Tell MAMA, has, for years now, documented how the far-right have continued to exploit high-profile criminal CSE convictions to push a divisive narrative about Muslims more broadly. Full Fact, a non-partisan fact-checking charity, reported in September 2017, that the government had not updated data on convictions for sexual offences since 2014, data which found that 81 per cent (where ethnicity data was available) of people convicted for such offences were white, 7 per cent were black and 9 per cent were Asian.
Videos shared on his Facebook included neo-Nazi propaganda which praised Oswald Mosley, with one such video, created by the Youtuber ‘You Kipper’ having almost two-hundred-thousand views.

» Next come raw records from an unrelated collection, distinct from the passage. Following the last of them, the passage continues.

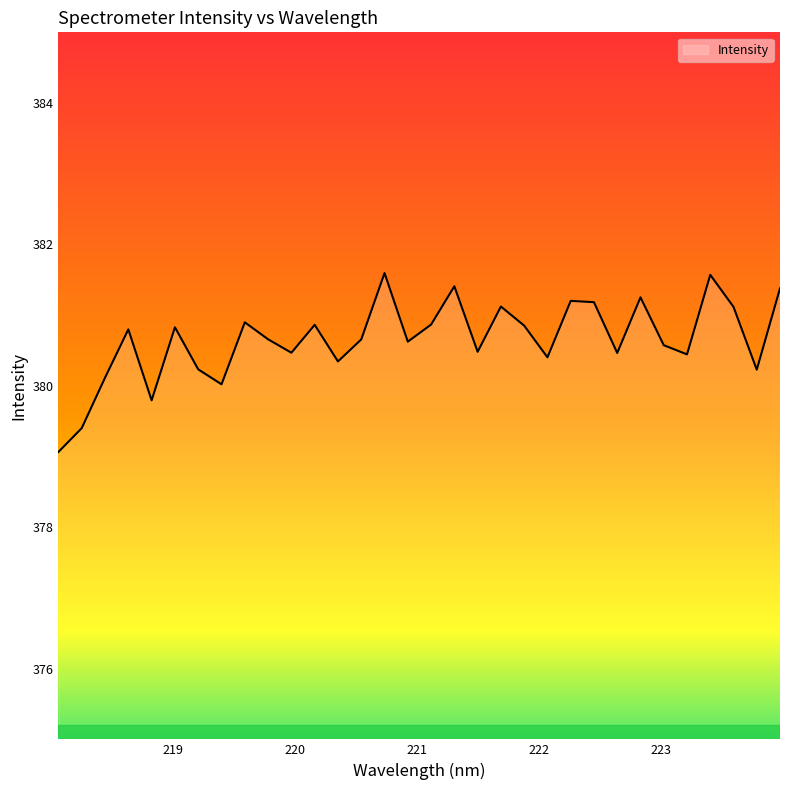

How many interior local valleys (lower than both neighbors) does the data have?

10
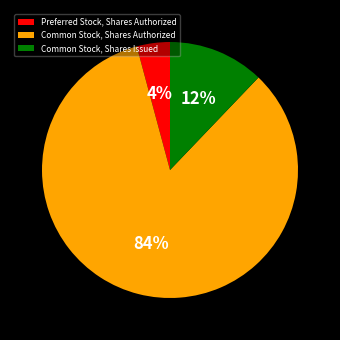

Which category has the biggest portion of the pie?

Common Stock, Shares Authorized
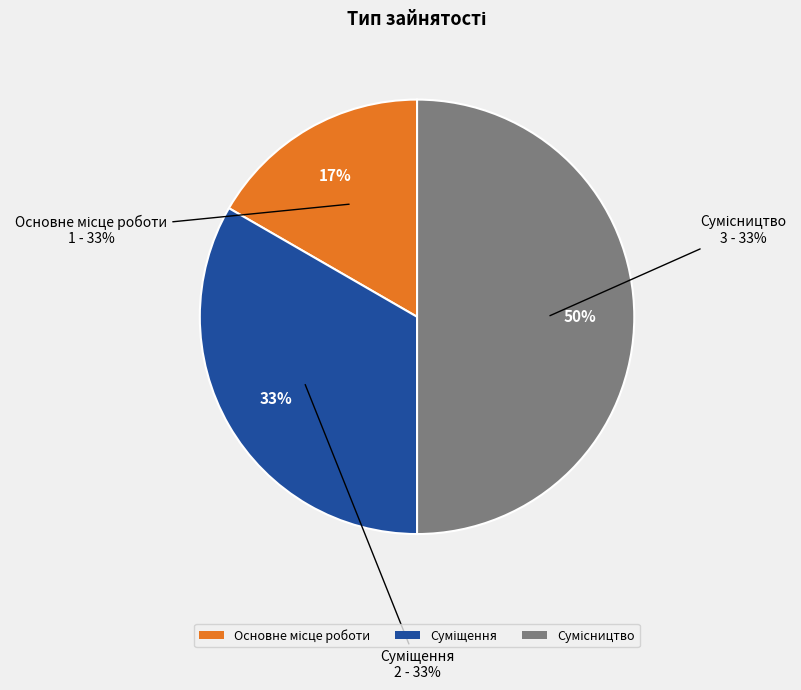

Count the number of slices in the pie.

3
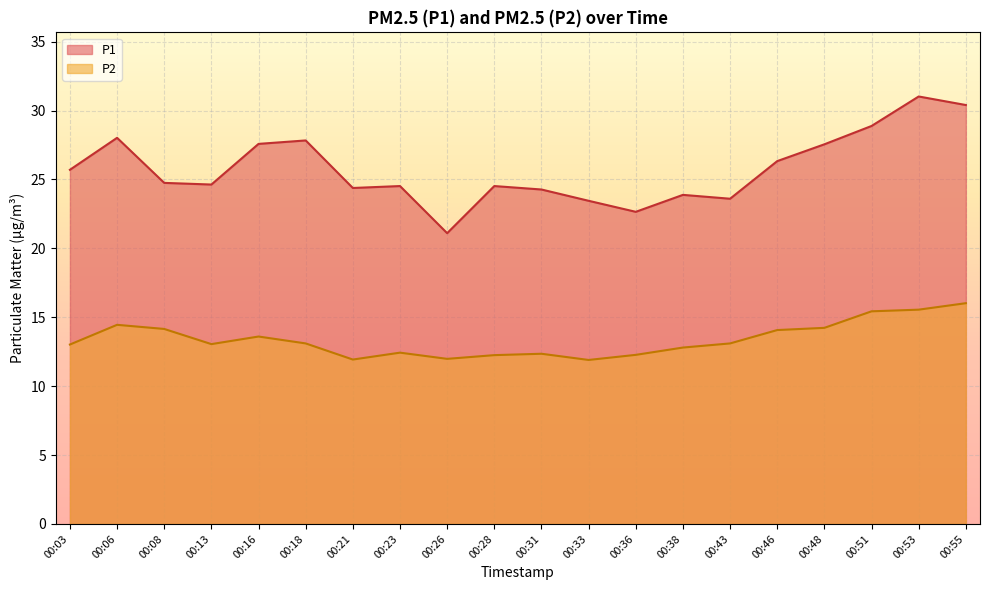

Which series has the largest total across all categories?

P1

Tarrant shared memes about the Oklahoma bomber Timothy McVeigh. He also shared a meme which promoted the burning of a mosque. Both appeared on his timeline on March 12.
Like Alexandre Bissonnette, Tarrant swam through similar echo chambers. It’s no accident that Bissonnette’s name appears on one of his weapons.
Consistent with far-right/radical right parties, Islamophobic ideologues/groups, and neo-Nazis is Tarrant’s ideological and selective reading of European history. For example, a meme celebrating the murder of Muslim men, women, and children featuring Vlad III, Prince of Wallachia (aka Vlad the Impaler or Vlad Tepes), was shared on Tarrant’s Facebook. Academics argue that such imagery and language appeals to a chauvinistic form of identity politics which taps into ‘group-specific collective memories’ that are always hinted at and occasionally directly addressed. Anders Breivik, in his 760-page manifesto, envisioned creating a weapon to murder Muslims which was named after Tepes.
Music was also an important part of this terror attack, as the audio which played at the start of the live stream derives from a propaganda tribute to Radovan Karadžić, the Serbian general and convicted war criminal, who was responsible for the genocide of Muslims in Srebrenica in 1998. The ‘Serbia Strong’ video, known colloquially as ‘Stop Kebab’ has circulated on YouTube since at least 2008. A reference to ‘stopping kebabs’ appeared in his manifesto and on his gun. Other songs include the Initial D track ‘Gas Gas Gas’ and the remix “Grün ist Ünser Fallschirm” or Waffen SS Choir, an audiotrack popular among fascists on YouTube and Soundcloud.
He called on others to murder the Muslim Mayor of London Sadiq Khan and even made reference to the Finsbury Park terrorist Darren Osborne, spelt as Darren Osbourne.
As experts on far-right extremism in Australia have pointed out, the Australian Senate almost voted in favour of a bill which echoed far-right narratives about ‘anti-white racism’ last November.
His manifesto ends with the chilling reflection: “Do you feel any remorse for the attack”? the author asks self-referentially in the manifesto. “No. I only wish I could have killed more invaders, and more traitors as well.”
This act of Islamophobic terrorism was pre-planned for months, driven by a racist and hateful ideology, yet sections of the British press referred to him as a “smiling tot” and a “blond little boy”, which further demonstrate the need for such press to reflect on how terrorism against Muslims and other minorities from white perpetrators is framed. As Dr H.A. Hellyer tweeted: “I am losing count of the number of condemnations of this terrorist attack in
#NewZealandMosqueShooting that fail to mention the words “mosque” and “Muslim”. For goodness sakes: they were killed for being *Muslim*. Name it. Don’t pander to the far-right that led to this outrage.”